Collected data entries
++++++++++++++++++++
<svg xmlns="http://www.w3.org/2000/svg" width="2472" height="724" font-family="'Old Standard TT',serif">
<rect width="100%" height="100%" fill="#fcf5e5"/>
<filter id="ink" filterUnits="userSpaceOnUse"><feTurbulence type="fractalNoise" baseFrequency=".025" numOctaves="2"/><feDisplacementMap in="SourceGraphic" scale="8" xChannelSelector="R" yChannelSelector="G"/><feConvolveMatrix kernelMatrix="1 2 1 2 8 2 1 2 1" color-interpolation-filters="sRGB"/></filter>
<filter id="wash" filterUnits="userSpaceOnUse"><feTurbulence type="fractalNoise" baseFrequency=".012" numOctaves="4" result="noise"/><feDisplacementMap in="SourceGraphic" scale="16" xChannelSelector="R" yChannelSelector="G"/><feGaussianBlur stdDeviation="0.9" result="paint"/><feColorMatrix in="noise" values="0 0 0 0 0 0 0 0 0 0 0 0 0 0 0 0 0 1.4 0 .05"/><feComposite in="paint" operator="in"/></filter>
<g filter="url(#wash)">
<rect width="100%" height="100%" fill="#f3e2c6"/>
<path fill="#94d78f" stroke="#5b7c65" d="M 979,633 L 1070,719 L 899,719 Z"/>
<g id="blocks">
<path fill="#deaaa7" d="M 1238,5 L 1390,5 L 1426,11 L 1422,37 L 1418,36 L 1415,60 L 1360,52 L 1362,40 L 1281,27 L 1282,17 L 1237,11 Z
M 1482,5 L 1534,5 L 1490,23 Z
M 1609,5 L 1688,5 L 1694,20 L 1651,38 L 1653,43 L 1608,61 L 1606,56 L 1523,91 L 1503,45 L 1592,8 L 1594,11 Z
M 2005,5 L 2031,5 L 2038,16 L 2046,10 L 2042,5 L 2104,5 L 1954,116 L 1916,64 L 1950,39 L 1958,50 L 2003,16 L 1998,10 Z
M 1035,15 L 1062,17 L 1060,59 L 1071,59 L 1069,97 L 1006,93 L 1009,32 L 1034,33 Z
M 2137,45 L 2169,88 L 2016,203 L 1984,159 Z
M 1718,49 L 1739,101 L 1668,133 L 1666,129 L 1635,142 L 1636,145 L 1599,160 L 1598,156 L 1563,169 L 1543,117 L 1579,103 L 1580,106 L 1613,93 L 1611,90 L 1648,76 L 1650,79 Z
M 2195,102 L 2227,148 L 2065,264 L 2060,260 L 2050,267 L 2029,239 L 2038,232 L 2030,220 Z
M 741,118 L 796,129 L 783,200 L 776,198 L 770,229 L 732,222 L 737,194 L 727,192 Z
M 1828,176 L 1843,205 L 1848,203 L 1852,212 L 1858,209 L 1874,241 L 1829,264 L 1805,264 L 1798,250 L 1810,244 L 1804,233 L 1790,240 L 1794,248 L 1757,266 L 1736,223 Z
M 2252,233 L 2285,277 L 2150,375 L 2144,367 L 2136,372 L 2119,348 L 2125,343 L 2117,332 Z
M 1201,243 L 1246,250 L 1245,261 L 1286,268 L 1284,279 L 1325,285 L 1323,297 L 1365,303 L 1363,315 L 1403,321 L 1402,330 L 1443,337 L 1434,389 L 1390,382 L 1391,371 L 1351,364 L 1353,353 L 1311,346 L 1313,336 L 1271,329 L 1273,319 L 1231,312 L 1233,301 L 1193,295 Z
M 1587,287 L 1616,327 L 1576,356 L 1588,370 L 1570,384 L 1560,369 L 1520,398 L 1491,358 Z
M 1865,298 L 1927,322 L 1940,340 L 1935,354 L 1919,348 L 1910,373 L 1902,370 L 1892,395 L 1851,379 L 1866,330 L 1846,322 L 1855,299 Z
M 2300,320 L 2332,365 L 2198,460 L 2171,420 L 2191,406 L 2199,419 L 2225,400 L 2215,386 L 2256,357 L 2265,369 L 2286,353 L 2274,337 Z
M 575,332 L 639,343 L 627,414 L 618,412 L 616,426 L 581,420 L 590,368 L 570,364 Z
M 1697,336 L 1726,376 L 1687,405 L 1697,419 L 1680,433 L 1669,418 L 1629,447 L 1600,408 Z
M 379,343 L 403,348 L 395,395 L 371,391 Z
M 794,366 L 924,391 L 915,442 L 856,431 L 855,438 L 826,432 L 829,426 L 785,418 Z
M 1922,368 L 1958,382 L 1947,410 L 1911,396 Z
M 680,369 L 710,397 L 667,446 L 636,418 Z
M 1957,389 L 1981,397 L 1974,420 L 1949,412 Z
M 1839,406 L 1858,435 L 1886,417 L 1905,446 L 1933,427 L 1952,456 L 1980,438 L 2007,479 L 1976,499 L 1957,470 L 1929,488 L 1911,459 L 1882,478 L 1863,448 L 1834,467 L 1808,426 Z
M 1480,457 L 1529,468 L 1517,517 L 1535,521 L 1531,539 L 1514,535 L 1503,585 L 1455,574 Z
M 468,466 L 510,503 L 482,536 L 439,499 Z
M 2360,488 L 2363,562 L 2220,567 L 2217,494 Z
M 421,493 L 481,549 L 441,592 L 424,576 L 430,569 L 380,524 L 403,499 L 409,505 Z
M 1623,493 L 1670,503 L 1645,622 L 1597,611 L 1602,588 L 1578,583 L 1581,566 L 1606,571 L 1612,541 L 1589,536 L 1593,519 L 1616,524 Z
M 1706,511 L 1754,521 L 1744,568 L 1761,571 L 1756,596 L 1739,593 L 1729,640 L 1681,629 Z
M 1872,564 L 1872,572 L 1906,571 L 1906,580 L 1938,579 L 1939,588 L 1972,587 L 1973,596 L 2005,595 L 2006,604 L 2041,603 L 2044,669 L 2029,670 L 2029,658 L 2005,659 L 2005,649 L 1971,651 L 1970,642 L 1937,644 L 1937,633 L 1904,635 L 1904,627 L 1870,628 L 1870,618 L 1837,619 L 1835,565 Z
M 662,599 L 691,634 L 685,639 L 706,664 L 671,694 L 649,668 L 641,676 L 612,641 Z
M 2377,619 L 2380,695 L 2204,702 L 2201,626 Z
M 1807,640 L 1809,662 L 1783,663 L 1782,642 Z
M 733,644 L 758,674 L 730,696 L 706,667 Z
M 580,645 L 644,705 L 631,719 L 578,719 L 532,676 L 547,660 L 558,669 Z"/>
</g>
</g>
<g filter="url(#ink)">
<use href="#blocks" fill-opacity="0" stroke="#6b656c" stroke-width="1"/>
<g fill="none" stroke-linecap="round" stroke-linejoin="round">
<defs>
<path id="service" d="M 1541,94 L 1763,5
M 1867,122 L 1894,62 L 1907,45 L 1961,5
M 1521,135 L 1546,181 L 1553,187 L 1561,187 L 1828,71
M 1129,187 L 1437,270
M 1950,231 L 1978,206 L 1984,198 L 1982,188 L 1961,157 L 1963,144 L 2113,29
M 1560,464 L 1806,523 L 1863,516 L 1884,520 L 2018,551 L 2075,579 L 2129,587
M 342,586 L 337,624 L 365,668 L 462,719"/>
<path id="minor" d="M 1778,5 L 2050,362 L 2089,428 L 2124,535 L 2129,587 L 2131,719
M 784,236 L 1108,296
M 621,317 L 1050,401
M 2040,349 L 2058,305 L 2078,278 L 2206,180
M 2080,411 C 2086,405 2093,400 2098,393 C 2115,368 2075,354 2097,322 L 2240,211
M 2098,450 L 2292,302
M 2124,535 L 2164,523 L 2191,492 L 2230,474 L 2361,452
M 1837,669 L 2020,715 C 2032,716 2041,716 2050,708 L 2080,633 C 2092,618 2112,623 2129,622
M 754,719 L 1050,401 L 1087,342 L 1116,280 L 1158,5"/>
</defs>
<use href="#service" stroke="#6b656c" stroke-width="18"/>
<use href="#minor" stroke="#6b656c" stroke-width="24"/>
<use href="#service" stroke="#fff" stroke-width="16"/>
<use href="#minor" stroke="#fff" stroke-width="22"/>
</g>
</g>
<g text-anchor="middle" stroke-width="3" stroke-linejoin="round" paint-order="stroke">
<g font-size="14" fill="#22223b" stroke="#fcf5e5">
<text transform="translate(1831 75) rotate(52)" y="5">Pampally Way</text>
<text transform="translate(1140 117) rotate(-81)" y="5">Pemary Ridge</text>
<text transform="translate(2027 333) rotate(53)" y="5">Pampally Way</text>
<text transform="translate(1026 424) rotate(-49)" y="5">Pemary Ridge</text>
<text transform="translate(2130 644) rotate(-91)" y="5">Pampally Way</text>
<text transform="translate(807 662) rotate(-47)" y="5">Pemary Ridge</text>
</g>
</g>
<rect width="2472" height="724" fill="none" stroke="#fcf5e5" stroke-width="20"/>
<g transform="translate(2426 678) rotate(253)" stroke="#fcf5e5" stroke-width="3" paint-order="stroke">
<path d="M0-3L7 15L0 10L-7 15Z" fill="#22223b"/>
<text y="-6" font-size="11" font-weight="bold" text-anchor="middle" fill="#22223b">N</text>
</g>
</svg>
++++++++++++++++++++
The only acceptable answer is a number: how many lines in the data above hold the word "size".

2